A wide range of modern works has developed conditional calculation methods for transformers. Some of this work focuses on “early exit”, that is, learning to determine the date of ending the account on a specific symbol, allowing the symbol to overcome any remaining transformer layers after making the decision to go out (Elbayad et al., 2019; LIU and others, 2021; Reverse early exit methods, the distinctive symbol can exceed the middle layers, then it is updated by self -interest using the symbols that All the middle classes have gone.
Other works have developed ways to repeat the layers of converts with a shared weight of a number of steps (Dehghani et al., 2018; Simoulin and Crabbé, 2021).
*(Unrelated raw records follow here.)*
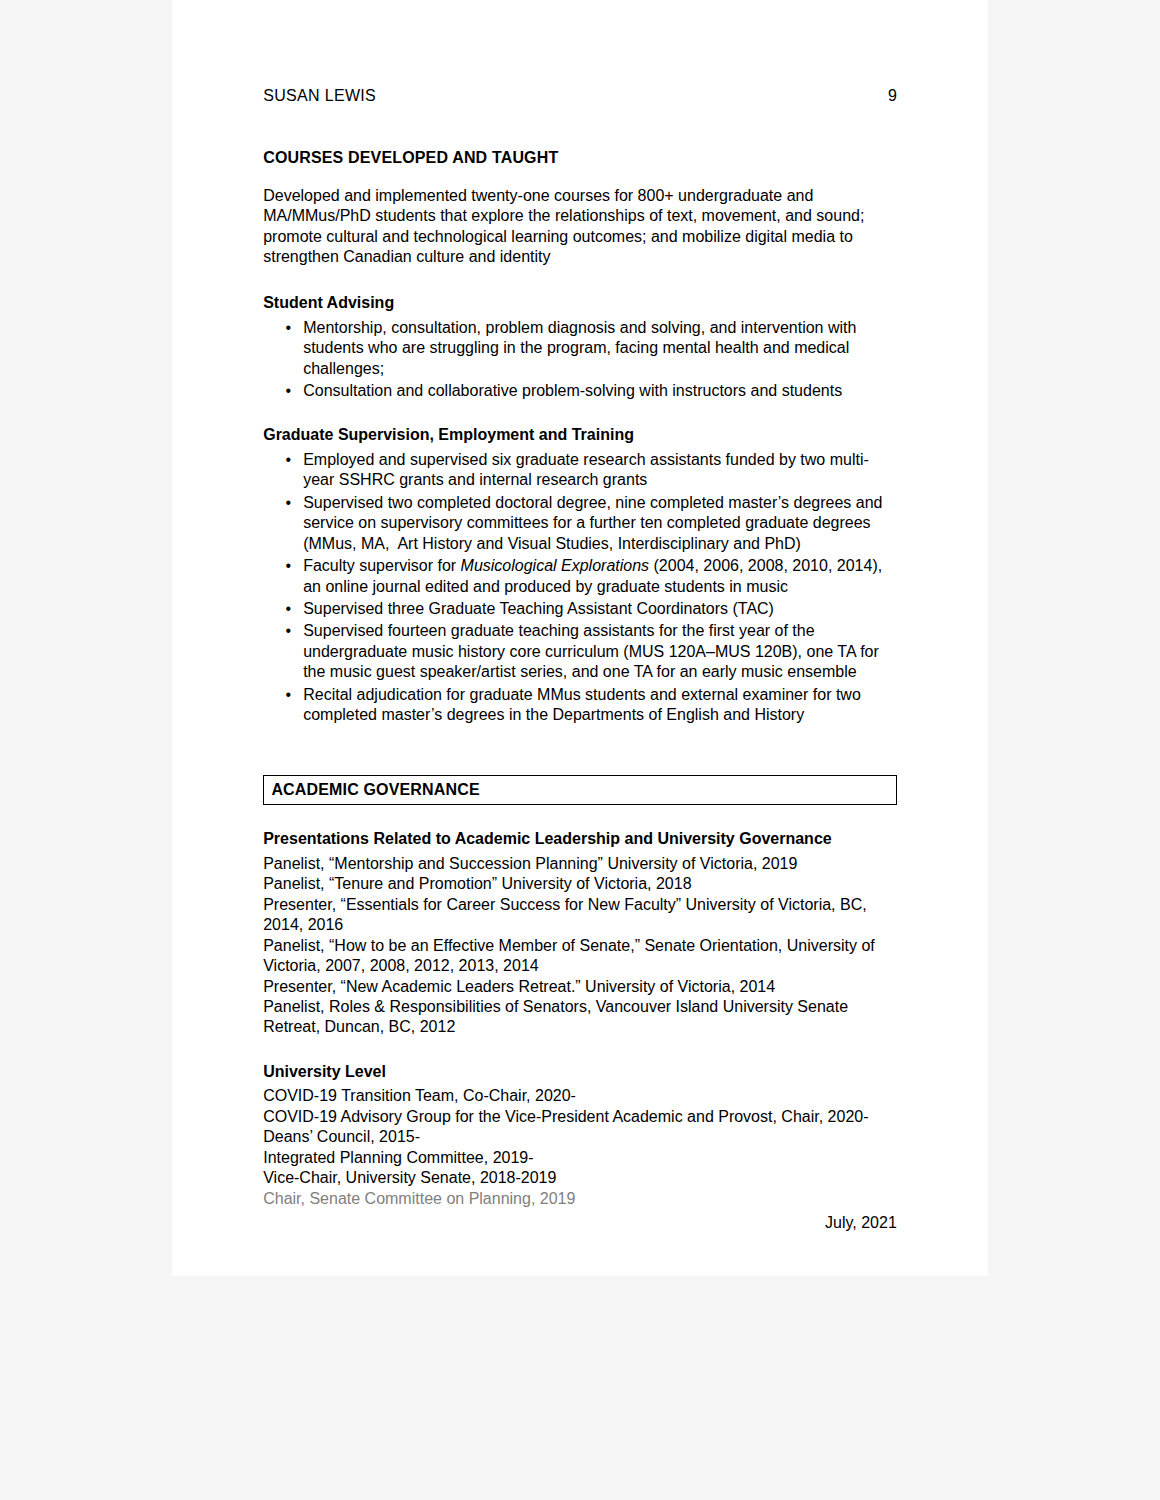SUSAN LEWIS 9
COURSES DEVELOPED AND TAUGHT
Developed and implemented twenty-one courses for 800+ undergraduate and MA/MMus/PhD students that explore the relationships of text, movement, and sound; promote cultural and technological learning outcomes; and mobilize digital media to strengthen Canadian culture and identity
Student Advising
Mentorship, consultation, problem diagnosis and solving, and intervention with students who are struggling in the program, facing mental health and medical challenges;
Consultation and collaborative problem-solving with instructors and students
Graduate Supervision, Employment and Training
Employed and supervised six graduate research assistants funded by two multi-year SSHRC grants and internal research grants
Supervised two completed doctoral degree, nine completed master’s degrees and service on supervisory committees for a further ten completed graduate degrees (MMus, MA, Art History and Visual Studies, Interdisciplinary and PhD)
Faculty supervisor for Musicological Explorations (2004, 2006, 2008, 2010, 2014), an online journal edited and produced by graduate students in music
Supervised three Graduate Teaching Assistant Coordinators (TAC)
Supervised fourteen graduate teaching assistants for the first year of the undergraduate music history core curriculum (MUS 120A–MUS 120B), one TA for the music guest speaker/artist series, and one TA for an early music ensemble
Recital adjudication for graduate MMus students and external examiner for two completed master’s degrees in the Departments of English and History
ACADEMIC GOVERNANCE
Presentations Related to Academic Leadership and University Governance
Panelist, “Mentorship and Succession Planning” University of Victoria, 2019
Panelist, “Tenure and Promotion” University of Victoria, 2018
Presenter, “Essentials for Career Success for New Faculty” University of Victoria, BC, 2014, 2016
Panelist, “How to be an Effective Member of Senate,” Senate Orientation, University of Victoria, 2007, 2008, 2012, 2013, 2014
Presenter, “New Academic Leaders Retreat.” University of Victoria, 2014
Panelist, Roles & Responsibilities of Senators, Vancouver Island University Senate Retreat, Duncan, BC, 2012
University Level
COVID-19 Transition Team, Co-Chair, 2020-
COVID-19 Advisory Group for the Vice-President Academic and Provost, Chair, 2020-
Deans’ Council, 2015-
Integrated Planning Committee, 2019-
Vice-Chair, University Senate, 2018-2019
Chair, Senate Committee on Planning, 2019
July, 2021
Paula and others. (2023) A way to choose the symbols to merge when the inference of the trained vision transformer, which does not require any learning significantly. To me and others. (2023) Take advantage of the conditional account in preparing accurate control by building on the transformer methods (he and others, 2021) to learn to skip blocks of pre -frozen weights in favor of operating only a small small transformer.
Colt5 (Anslie et al Moreover, they use the same steering mechanism to determine whether the distinctive symbol will come to all other symbols or a few few, as in Guo et al. (2022). Like Mod, Colt5 Soft Top-K is used to make guidance decisions. However, COLT5 focuses on preparing encryption coding, and thus needs to face the problem of effective chain coding in view of the unusual nature of the Kit-K. In contrast, our current work is with
Mod focuses on the preparation of Decoder only, so we suggest an predictive router to enable the effective reasoning of the police account in transformers.
One of the successful formulas of the police account is the “Mix Mix” layer (MEE) as presented by Shazeer et al. (2017). It was initially developed in the context of LSTMS, and the subsequent work showed a convincing experimental results of MEE with transformers (Fedus et al Unlike other police accounting curricula that try to maintain an additional account or spend, MEE transformers use the police logic to direct the symbols to one of many experts MLPS while maintaining the total fixed account expenses. Our super mix method can be considered as the use of the logic of the direction of MEE transformers, but instead of the presence of many experts, Mod publishes one expert that can be skipped dynamically.